Ein 68-er an der Orgel

Fast 40 Jahre war er im Kirchendienst, seit 1994 an der Basilika St. Paulin. Zwei Jahre vor der Zeit ist Regionalkantor Joachim Reidenbach jetzt in den Ruhestand getreten.

 Will auch nach der Pensionierung weiter komponieren: Joachim Reidenbach. TV-Foto: Archiv

Will auch nach der Pensionierung weiter komponieren: Joachim Reidenbach. TV-Foto: Archiv



Trier. In Sachen Kirchenmusik muss man in den letzten Jahren immer mehr eine Feststellung treffen: Die alte Garde tritt ab. Gemeint sind jene Kirchenmusiker, die ab den 1960er und 70er Jahren das Geschehen der Musica sacra bestimmt und geprägt haben. Zu diesem Personenkreis zählt für die Stadt und die Region Trier in ganz besonderer Weise Joachim Reidenbach, der 1971 seine erste Organistenstelle in der Trierer Pfarrei St. Martin angetreten hat. Es war die Zeit, in der etwas bewegt wurde, in der es eine große kirchenmusikalische Aufbruchstimmung gab. Die 68-er gab es auch auf diesem Gebiet, wenn auch nicht so militant, und Reidenbach gehörte zu ihnen.

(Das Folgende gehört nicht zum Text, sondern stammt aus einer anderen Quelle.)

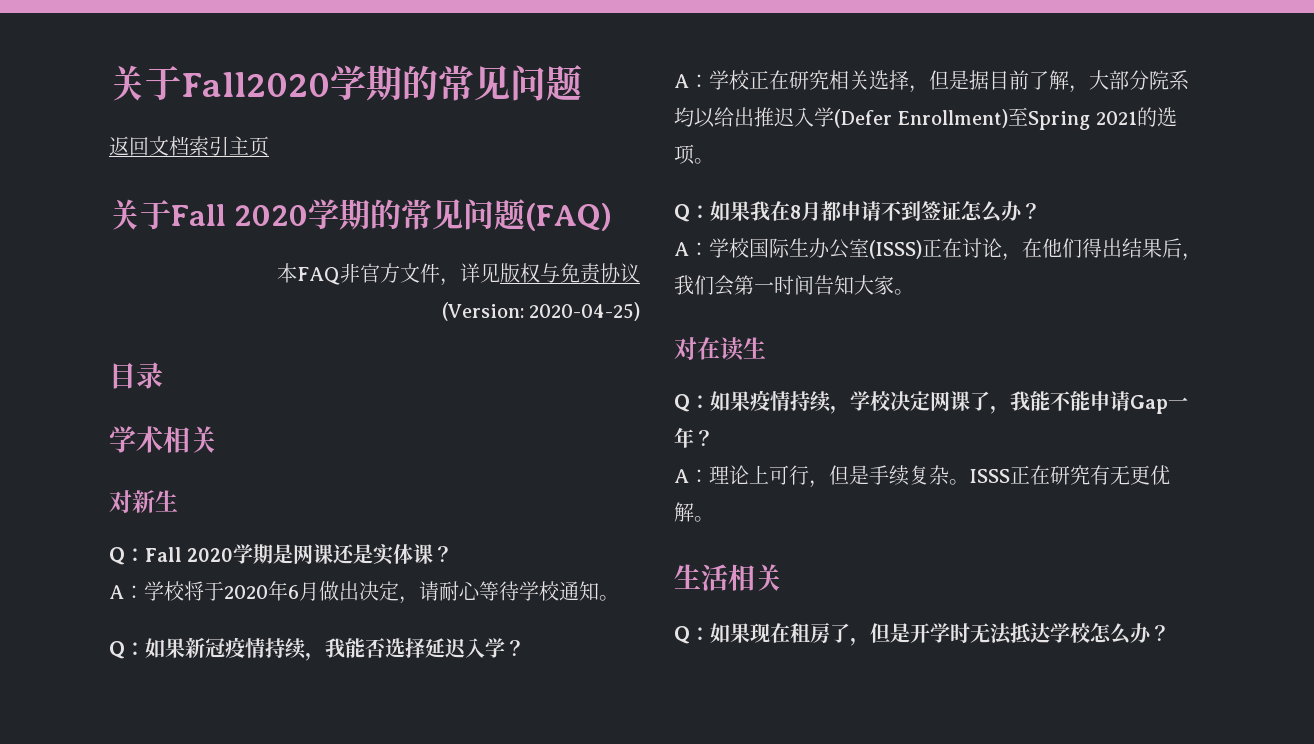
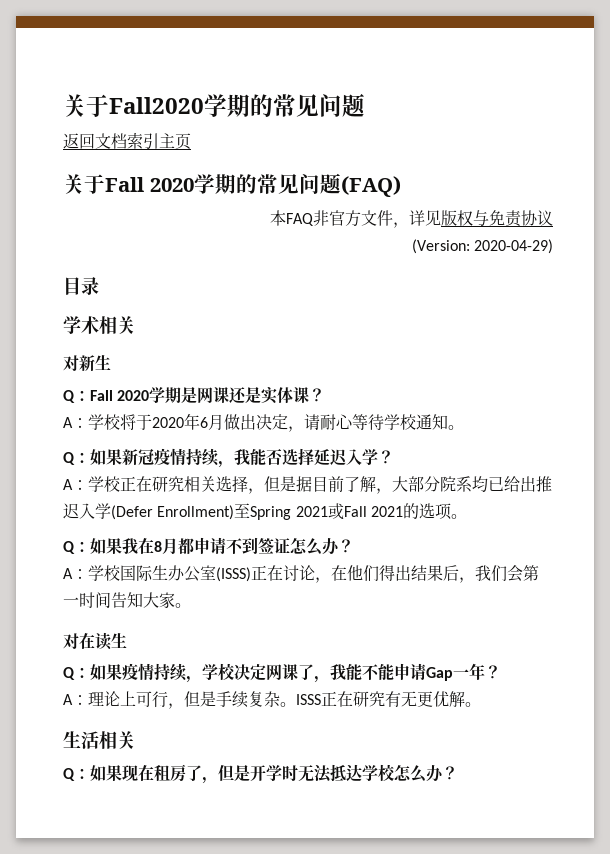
[529,302,640,321] 2020-04-25) -> [474,239,553,254] 2020-04-29)
[694,108,715,128] 以 -> [488,476,504,491] 已
(1137, 118) none -> [327,503,403,520] 或Fall 2021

Heraus aus dem engen Korsett



Er wollte heraus aus dem engen Korsett, das die offizielle Lehrmeinung vorgab. Reidenbach ist seinen Weg kompromisslos gegangen. Stationen waren hierbei neben St. Martin die Pfarreien in Euren, St. Maternus in Heiligkreuz und St. Valerius, bis er schließlich 1994 nach St. Paulin berufen wurde.

Ausgestattet mit dem Kantorenexamen und der künstlerischen Reifeprüfung für Organisten sowie mit einer Kapellmeisterausbildung und einem Kompositionsstudium, war Reidenbach bestens gerüstet, auf drei Gebieten Akzente zu setzen, die nicht übersehen und vor allem überhört werden konnten. Es machte Freude, Reidenbach als Organist zu erleben, besonders wenn er improvisierte. Das war lebendig und trug ganz unverwechselbar seine Handschrift.

Dabei war es egal, ob er an einem großen oder kleinen Instrument saß. Er wusste schnell, wo die klanglichen Stärken der Orgel lagen und bediente sich ihrer. Die Chormusik aber ist auch immer ein Gebiet gewesen, auf dem Reidenbach sich wohlfühlte und Außerordentliches geleistet hat. Schon 1966 gründete er die "Cantores Treverensis" und leitete dieses Ensemble 28 Jahre lang von einem Erfolg zum nächsten. Schon nach zwei Jahren errangen "die Cantores" bei einem internationalen Festival den ersten Preis. Er hat als Chor- und auch als Orchesterleiter nicht selten einen Spagat gewagt. Werktreue kombinierte er mit zeitgemäßer Interpretation. Wer im Pauliner Basilikachor oder im Vokalensemble mitgesungen hat, schätzte nicht zuletzt die Art, wie Reidenbach, ein echter Trierer, mit teilweise strenger Hand seine Vorstellungen umsetzte, andererseits aber auch dem Musizieren aus dem Bauch heraus Platz einräumte.

Lebendigkeit prägt seine Konzerte



Bei aller Kritik, die ihm das auch einbrachte; immer waren Reidenbachs Konzerte, insbesondere die Silvesterkonzerte in Paulin, geprägt von einer großen Lebendigkeit.

Dies ist nun vorbei. Reidenbach ist in den Ruhestand getreten, hat, nicht zuletzt bedingt durch seine Erkrankung, Orgelbank und Dirigentenpult verlassen. Nicht aber das Schreibpult, an dem der Komponist Reidenbach tätig ist. Von seinen Qualitäten auf diesem Gebiet konnte man sich beim jüngsten Jahreswechsel noch überzeugen, als er die sinfonische Fassung von "Der Herr ist mein Hirte" der Öffentlichkeit vorstellte. Ein in die Tiefe gehendes Werk, voller Aussagekraft. Und auch hier ist sich der Meister über all die Jahre treu geblieben. Kein Anbiedern an einen seichten Mainstream, keine Frage nach dem "Was wollen die Leute hören?" Viel mehr auch hier die ganz eigene Handschrift, mit der er zum Ausdruck bringt: Ich habe euch etwas zu sagen! Wer Reidenbach kennt, weiß, dass er noch viel zu sagen hat. Fragt sich nur, wie weit es da mit dem "Ruhestand" her ist. Reidenbachs Nachfolger ist übrigens der Kantor Volker Krebs aus Bleialf.